Work order.
Of the lines below, report only those that contain "beige".

Stored data entries.
+---+

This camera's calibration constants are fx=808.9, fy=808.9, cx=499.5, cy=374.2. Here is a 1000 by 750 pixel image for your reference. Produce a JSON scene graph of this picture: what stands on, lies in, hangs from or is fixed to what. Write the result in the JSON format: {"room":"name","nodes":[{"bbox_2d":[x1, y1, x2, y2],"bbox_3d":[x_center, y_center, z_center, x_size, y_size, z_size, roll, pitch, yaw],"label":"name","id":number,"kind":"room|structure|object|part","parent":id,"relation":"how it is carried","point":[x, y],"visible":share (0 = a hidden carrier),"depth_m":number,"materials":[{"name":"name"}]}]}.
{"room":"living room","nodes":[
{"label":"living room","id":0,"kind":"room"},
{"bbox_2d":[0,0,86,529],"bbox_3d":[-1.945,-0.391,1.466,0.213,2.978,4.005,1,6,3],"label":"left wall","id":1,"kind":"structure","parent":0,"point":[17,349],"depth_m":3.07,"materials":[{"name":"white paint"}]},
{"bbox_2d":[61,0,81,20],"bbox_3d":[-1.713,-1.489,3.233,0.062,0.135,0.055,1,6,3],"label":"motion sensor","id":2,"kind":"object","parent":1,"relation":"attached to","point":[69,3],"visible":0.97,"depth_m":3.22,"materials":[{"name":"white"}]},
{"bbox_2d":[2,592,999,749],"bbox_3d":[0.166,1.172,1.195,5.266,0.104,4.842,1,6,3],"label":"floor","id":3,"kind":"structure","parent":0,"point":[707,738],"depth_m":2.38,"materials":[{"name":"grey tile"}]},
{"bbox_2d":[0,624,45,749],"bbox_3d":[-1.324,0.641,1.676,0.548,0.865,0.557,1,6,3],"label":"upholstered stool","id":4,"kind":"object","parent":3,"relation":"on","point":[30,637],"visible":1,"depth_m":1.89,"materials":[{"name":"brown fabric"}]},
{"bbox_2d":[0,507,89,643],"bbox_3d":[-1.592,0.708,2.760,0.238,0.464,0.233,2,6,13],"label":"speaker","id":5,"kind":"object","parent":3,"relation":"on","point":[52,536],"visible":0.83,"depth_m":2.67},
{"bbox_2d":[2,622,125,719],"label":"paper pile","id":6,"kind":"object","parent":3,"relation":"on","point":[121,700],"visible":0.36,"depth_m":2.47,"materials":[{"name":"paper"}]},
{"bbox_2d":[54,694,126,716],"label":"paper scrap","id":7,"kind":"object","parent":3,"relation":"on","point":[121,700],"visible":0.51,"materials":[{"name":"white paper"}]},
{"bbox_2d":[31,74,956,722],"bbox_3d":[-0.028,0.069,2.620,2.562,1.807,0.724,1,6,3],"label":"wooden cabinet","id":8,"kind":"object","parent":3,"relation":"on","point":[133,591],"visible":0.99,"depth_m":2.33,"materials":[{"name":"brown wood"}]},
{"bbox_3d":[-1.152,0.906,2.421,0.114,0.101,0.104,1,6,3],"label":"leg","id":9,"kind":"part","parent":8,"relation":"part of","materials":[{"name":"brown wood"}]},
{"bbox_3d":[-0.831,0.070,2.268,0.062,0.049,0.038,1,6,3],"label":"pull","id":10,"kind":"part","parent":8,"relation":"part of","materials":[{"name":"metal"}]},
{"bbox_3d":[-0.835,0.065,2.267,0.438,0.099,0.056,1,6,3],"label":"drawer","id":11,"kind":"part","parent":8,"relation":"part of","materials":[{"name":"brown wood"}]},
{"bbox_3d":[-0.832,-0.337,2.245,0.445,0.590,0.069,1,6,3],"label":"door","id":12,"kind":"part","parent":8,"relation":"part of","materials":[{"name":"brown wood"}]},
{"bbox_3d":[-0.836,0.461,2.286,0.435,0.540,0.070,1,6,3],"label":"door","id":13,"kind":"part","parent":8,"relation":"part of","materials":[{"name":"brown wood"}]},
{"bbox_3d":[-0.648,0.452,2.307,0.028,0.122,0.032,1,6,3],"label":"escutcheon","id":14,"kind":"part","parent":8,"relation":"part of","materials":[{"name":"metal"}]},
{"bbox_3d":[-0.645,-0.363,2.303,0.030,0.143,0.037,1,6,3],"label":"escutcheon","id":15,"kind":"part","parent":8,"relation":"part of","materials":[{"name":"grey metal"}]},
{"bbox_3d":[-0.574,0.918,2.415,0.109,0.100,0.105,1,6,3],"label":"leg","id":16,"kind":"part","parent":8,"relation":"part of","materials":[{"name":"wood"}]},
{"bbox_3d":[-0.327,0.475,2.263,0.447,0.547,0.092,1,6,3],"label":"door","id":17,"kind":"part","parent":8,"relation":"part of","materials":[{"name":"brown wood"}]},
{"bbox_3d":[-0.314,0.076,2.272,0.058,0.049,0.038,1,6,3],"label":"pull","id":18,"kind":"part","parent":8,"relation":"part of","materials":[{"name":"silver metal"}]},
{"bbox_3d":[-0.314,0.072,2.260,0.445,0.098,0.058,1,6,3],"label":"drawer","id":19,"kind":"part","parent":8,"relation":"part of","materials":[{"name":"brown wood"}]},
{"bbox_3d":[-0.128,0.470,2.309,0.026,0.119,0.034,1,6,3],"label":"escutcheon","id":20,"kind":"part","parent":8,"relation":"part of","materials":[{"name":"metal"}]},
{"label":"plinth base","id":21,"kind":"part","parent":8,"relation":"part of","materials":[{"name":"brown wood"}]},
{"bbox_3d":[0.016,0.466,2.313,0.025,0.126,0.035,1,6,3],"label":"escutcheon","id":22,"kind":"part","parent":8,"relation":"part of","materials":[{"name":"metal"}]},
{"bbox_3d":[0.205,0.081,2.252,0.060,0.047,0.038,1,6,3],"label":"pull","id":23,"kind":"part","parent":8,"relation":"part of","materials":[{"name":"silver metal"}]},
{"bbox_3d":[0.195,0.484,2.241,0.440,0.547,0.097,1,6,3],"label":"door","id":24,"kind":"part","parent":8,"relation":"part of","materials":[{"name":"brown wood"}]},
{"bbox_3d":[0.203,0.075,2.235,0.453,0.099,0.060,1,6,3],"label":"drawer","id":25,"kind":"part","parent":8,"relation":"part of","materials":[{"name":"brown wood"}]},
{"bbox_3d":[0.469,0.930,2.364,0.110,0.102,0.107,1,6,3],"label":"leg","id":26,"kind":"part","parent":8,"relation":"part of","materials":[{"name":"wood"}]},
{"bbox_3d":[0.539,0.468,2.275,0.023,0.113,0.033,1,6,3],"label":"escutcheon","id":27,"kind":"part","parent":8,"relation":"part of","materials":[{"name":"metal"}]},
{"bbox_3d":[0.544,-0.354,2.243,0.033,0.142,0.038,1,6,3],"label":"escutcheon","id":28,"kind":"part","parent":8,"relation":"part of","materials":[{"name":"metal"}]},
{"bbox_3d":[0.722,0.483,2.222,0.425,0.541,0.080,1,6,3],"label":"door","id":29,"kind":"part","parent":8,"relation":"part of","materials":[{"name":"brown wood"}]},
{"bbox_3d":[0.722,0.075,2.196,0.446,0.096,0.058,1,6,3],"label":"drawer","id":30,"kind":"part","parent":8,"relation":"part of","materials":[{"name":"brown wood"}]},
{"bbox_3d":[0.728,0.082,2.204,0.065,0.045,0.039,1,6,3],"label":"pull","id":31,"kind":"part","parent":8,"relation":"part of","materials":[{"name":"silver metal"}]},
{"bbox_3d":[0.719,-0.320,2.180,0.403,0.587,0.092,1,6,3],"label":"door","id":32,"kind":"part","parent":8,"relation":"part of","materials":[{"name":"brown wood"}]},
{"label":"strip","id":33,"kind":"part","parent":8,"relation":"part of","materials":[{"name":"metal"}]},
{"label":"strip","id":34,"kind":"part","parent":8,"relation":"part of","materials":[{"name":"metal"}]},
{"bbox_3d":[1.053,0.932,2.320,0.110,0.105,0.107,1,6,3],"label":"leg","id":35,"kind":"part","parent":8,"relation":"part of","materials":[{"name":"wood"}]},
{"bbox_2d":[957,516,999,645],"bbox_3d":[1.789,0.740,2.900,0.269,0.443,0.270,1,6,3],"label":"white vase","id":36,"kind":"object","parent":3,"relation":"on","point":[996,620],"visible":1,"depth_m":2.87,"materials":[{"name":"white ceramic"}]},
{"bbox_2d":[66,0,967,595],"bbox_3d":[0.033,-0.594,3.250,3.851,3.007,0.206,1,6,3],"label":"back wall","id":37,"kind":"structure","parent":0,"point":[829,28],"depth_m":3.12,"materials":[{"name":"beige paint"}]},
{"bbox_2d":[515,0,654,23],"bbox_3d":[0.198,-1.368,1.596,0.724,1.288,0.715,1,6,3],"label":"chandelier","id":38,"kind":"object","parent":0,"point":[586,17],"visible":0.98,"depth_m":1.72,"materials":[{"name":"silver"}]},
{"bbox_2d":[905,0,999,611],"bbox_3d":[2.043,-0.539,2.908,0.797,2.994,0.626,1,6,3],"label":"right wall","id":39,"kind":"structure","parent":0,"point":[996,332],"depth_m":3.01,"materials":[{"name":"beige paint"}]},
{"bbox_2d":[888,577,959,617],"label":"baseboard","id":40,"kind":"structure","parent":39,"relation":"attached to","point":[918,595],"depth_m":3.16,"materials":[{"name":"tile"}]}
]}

+---+

Exercise solution.
{"bbox_2d":[66,0,967,595],"bbox_3d":[0.033,-0.594,3.250,3.851,3.007,0.206,1,6,3],"label":"back wall","id":37,"kind":"structure","parent":0,"point":[829,28],"depth_m":3.12,"materials":[{"name":"beige paint"}]},
{"bbox_2d":[905,0,999,611],"bbox_3d":[2.043,-0.539,2.908,0.797,2.994,0.626,1,6,3],"label":"right wall","id":39,"kind":"structure","parent":0,"point":[996,332],"depth_m":3.01,"materials":[{"name":"beige paint"}]},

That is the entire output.